> **ACTIVITY**
Below are the records; give the number of lines in them that include the word "leder", and nothing more.

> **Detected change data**
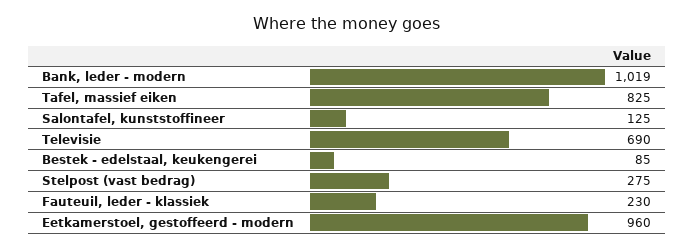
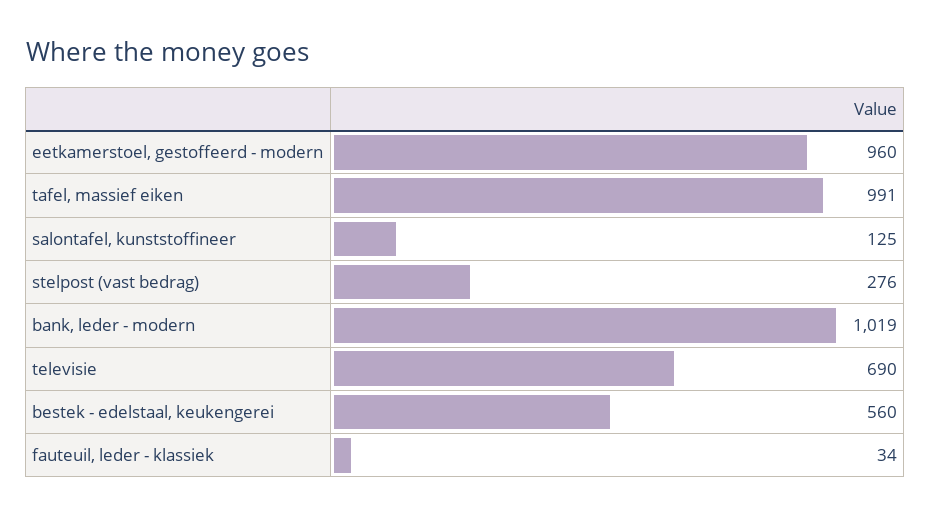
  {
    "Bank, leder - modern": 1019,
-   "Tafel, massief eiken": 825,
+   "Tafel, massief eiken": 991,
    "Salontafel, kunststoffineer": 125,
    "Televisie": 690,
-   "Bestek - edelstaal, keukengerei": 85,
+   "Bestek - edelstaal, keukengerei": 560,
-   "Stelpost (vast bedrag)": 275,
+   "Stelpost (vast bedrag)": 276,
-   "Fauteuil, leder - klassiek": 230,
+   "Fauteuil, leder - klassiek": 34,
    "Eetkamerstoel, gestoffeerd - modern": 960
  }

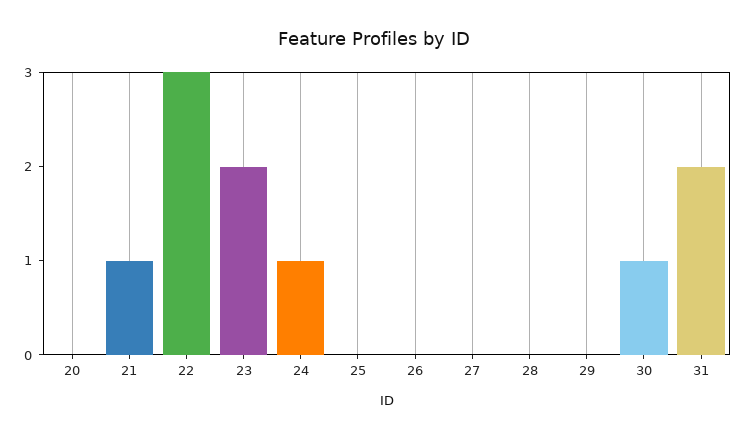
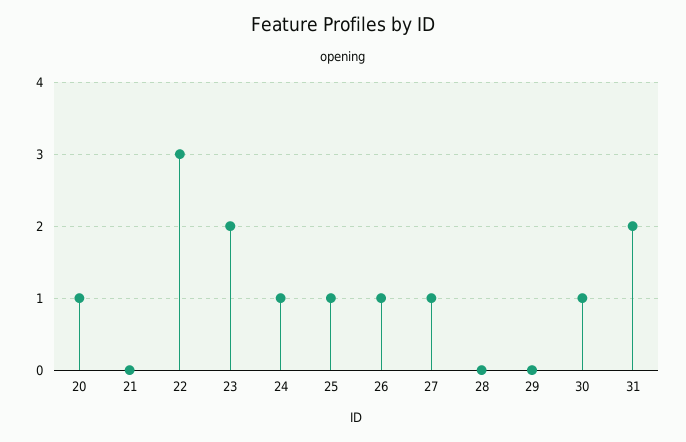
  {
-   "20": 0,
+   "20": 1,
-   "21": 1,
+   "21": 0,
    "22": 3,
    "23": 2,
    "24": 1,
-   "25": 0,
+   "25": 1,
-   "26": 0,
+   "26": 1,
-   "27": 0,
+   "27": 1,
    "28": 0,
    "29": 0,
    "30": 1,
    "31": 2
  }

> **WRITTEN SOLUTION**
3